**Your assignment**
From the items below, pick out every line that contains the word "productos" and copy each one in full. Matching is case-sensitive.

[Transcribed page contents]
▬▬▬▬▬▬
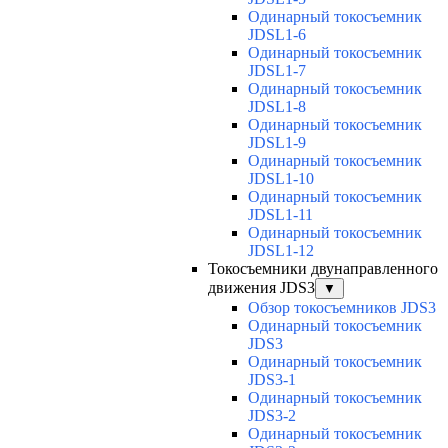
Одинарный токосъемник
JDSL1-6
Одинарный токосъемник
JDSL1-7
Одинарный токосъемник
JDSL1-8
Одинарный токосъемник
JDSL1-9
Одинарный токосъемник
JDSL1-10
Одинарный токосъемник
JDSL1-11
Одинарный токосъемник
JDSL1-12
Токосъемники двунаправленного
движения JDS3
▼
Обзор токосъемников JDS3
Одинарный токосъемник
JDS3
Одинарный токосъемник
JDS3-1
Одинарный токосъемник
JDS3-2
Одинарный токосъемник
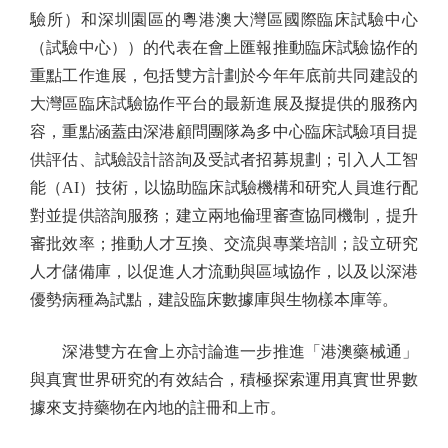
驗所）和深圳園區的粵港澳大灣區國際臨床試驗中心
（試驗中心））的代表在會上匯報推動臨床試驗協作的
重點工作進展，包括雙方計劃於今年年底前共同建設的
大灣區臨床試驗協作平台的最新進展及擬提供的服務內
容，重點涵蓋由深港顧問團隊為多中心臨床試驗項目提
供評估、試驗設計諮詢及受試者招募規劃；引入人工智
能（AI）技術，以協助臨床試驗機構和研究人員進行配
對並提供諮詢服務；建立兩地倫理審查協同機制，提升
審批效率；推動人才互換、交流與專業培訓；設立研究
人才儲備庫，以促進人才流動與區域協作，以及以深港
優勢病種為試點，建設臨床數據庫與生物樣本庫等。
深港雙方在會上亦討論進一步推進「港澳藥械通」
與真實世界研究的有效結合，積極探索運用真實世界數
據來支持藥物在內地的註冊和上市。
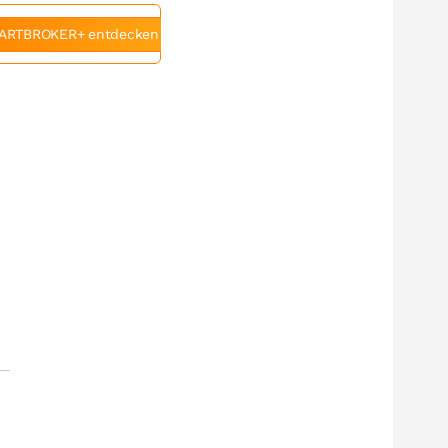
ARTBROKER+ entdecken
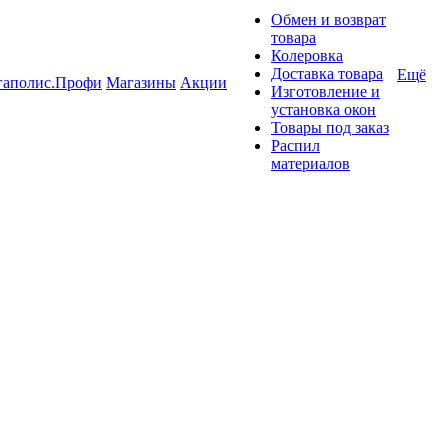
Обмен и возврат
товара
Колеровка
Доставка товара
Ещё
гаполис.Профи
Магазины
Акции
Изготовление и
установка окон
Товары под заказ
Распил
материалов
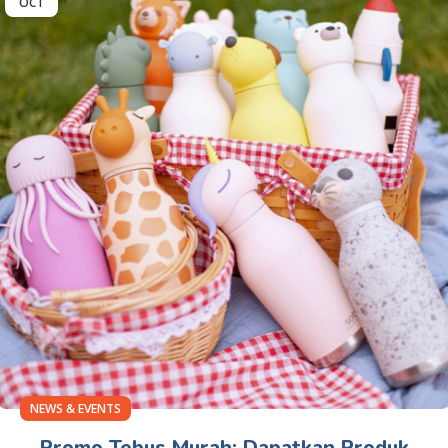
OCT
NEWS & EVENTS
Promo Tebus Murah: Dapatkan Produk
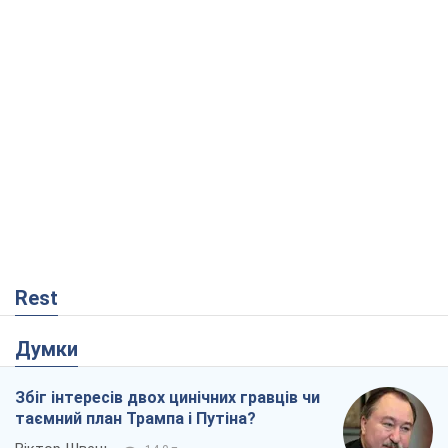
Rest
Думки
Збіг інтересів двох цинічних гравців чи
таємний план Трампа і Путіна?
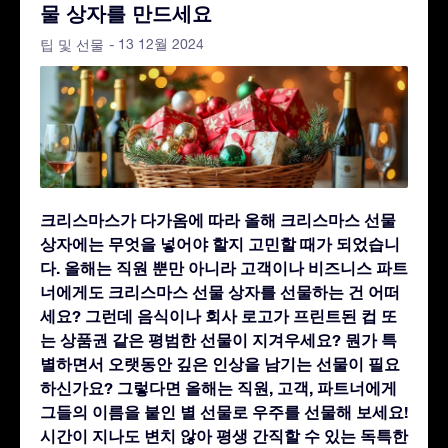
물 상자를 만드세요
- 13 12월 2024
팁 및 선물
크리스마스가 다가옴에 따라 올해 크리스마스 선물
상자에는 무엇을 넣어야 할지 고민할 때가 되었습니
다. 올해는 직원 뿐만 아니라 고객이나 비즈니스 파트
너에게도 크리스마스 선물 상자를 선물하는 건 어떠
세요? 그런데 음식이나 회사 로고가 프린트된 컵 또
는 상품권 같은 평범한 선물이 지겨우세요? 뭔가 특
별하면서 오랫동안 깊은 인상을 남기는 선물이 필요
하신가요? 그렇다면 올해는 직원, 고객, 파트너에게
그들의 이름을 붙인 별 선물로 우주를 선물해 보세요!
시간이 지나도 변치 않아 평생 간직할 수 있는 독특한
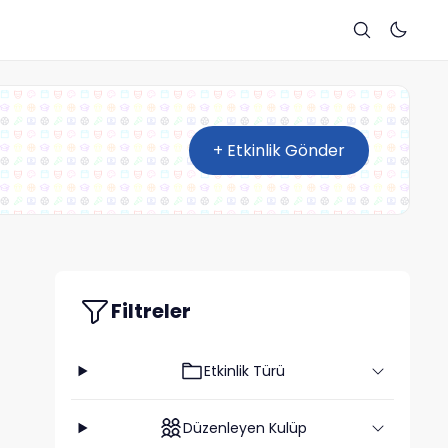
+ Etkinlik Gönder
Filtreler
Etkinlik Türü
Düzenleyen Kulüp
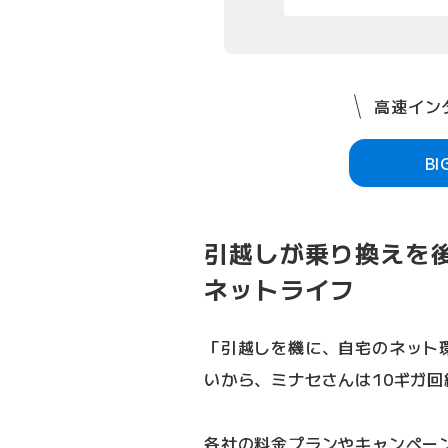
高速インタ
B
引越しが乗り換えを
ネットライフ
「引越しを機に、自宅のネット
いから、ミナセさんは10ギガ
各社の料金プランやキャンペー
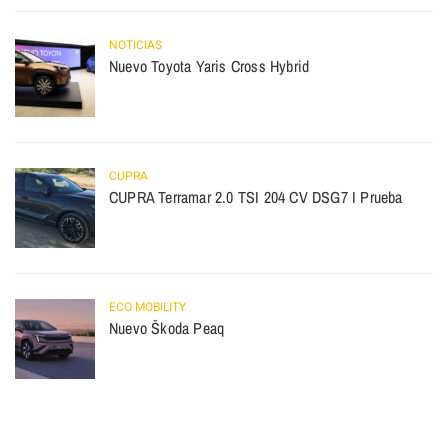
NOTICIAS
Nuevo Toyota Yaris Cross Hybrid
CUPRA
CUPRA Terramar 2.0 TSI 204 CV DSG7 I Prueba
ECO MOBILITY
Nuevo Škoda Peaq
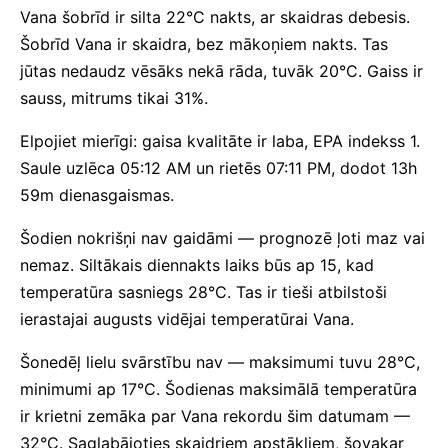
Vana šobrīd ir silta 22°C nakts, ar skaidras debesis.
Šobrīd Vana ir skaidra, bez mākoņiem nakts. Tas
jūtas nedaudz vēsāks nekā rāda, tuvāk 20°C. Gaiss ir
sauss, mitrums tikai 31%.
Elpojiet mierīgi: gaisa kvalitāte ir laba, EPA indekss 1.
Saule uzlēca 05:12 AM un rietēs 07:11 PM, dodot 13h
59m dienasgaismas.
Šodien nokrišņi nav gaidāmi — prognozē ļoti maz vai
nemaz. Siltākais diennakts laiks būs ap 15, kad
temperatūra sasniegs 28°C. Tas ir tieši atbilstoši
ierastajai augusts vidējai temperatūrai Vana.
Šonedēļ lielu svārstību nav — maksimumi tuvu 28°C,
minimumi ap 17°C. Šodienas maksimālā temperatūra
ir krietni zemāka par Vana rekordu šim datumam —
32°C. Saglabājoties skaidriem apstākļiem, šovakar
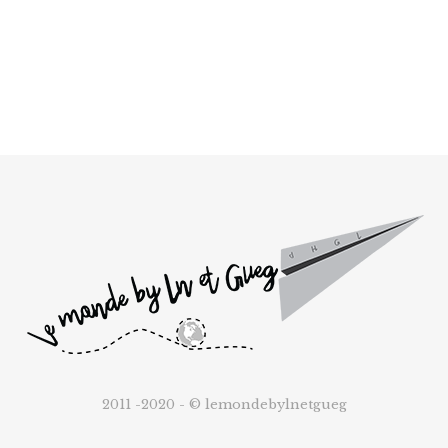
2011 -2020 - © lemondebylnetgueg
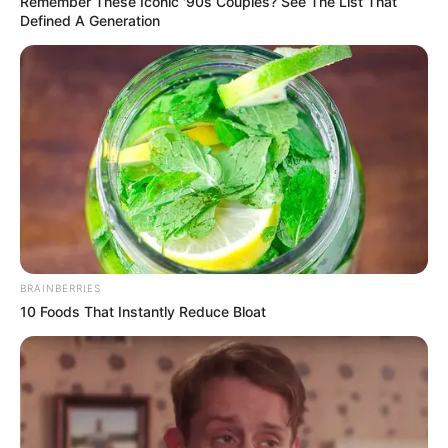
Remember These Iconic '90s Couples? See The List That
Defined A Generation
BRAINBERRIES
10 Foods That Instantly Reduce Bloat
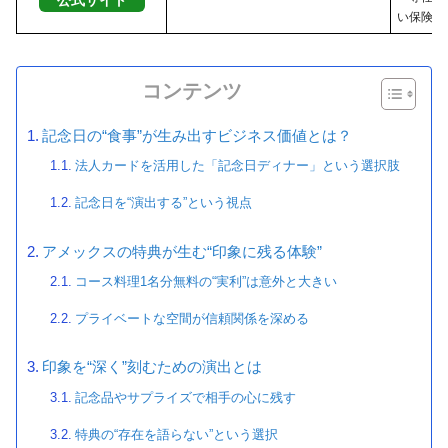
公式サイト
い保険・
コンテンツ
記念日の“食事”が生み出すビジネス価値とは？
法人カードを活用した「記念日ディナー」という選択肢
記念日を“演出する”という視点
アメックスの特典が生む“印象に残る体験”
コース料理1名分無料の“実利”は意外と大きい
プライベートな空間が信頼関係を深める
印象を“深く”刻むための演出とは
記念品やサプライズで相手の心に残す
特典の“存在を語らない”という選択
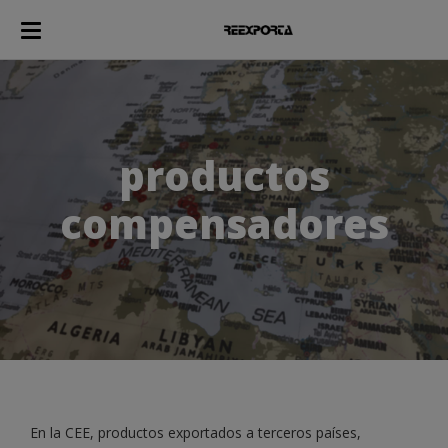
productos
compensadores
En la CEE, productos exportados a terceros países,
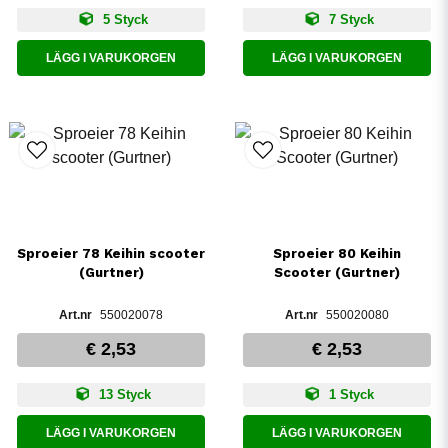
5 Styck
7 Styck
LÄGG I VARUKORGEN
LÄGG I VARUKORGEN
Sproeier 78 Keihin scooter
Sproeier 80 Keihin
(Gurtner)
Scooter (Gurtner)
550020078
550020080
€ 2,53
€ 2,53
13 Styck
1 Styck
LÄGG I VARUKORGEN
LÄGG I VARUKORGEN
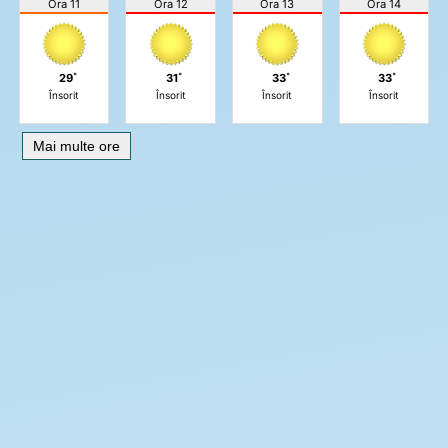
Ora 11
Ora 12
Ora 13
Ora 14
29˚
31˚
33˚
33˚
Însorit
Însorit
Însorit
Însorit
Mai multe ore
▬▬▬▬▬▬
**Solution for this problem**
productos
En la CEE, productos exportados a terceros países,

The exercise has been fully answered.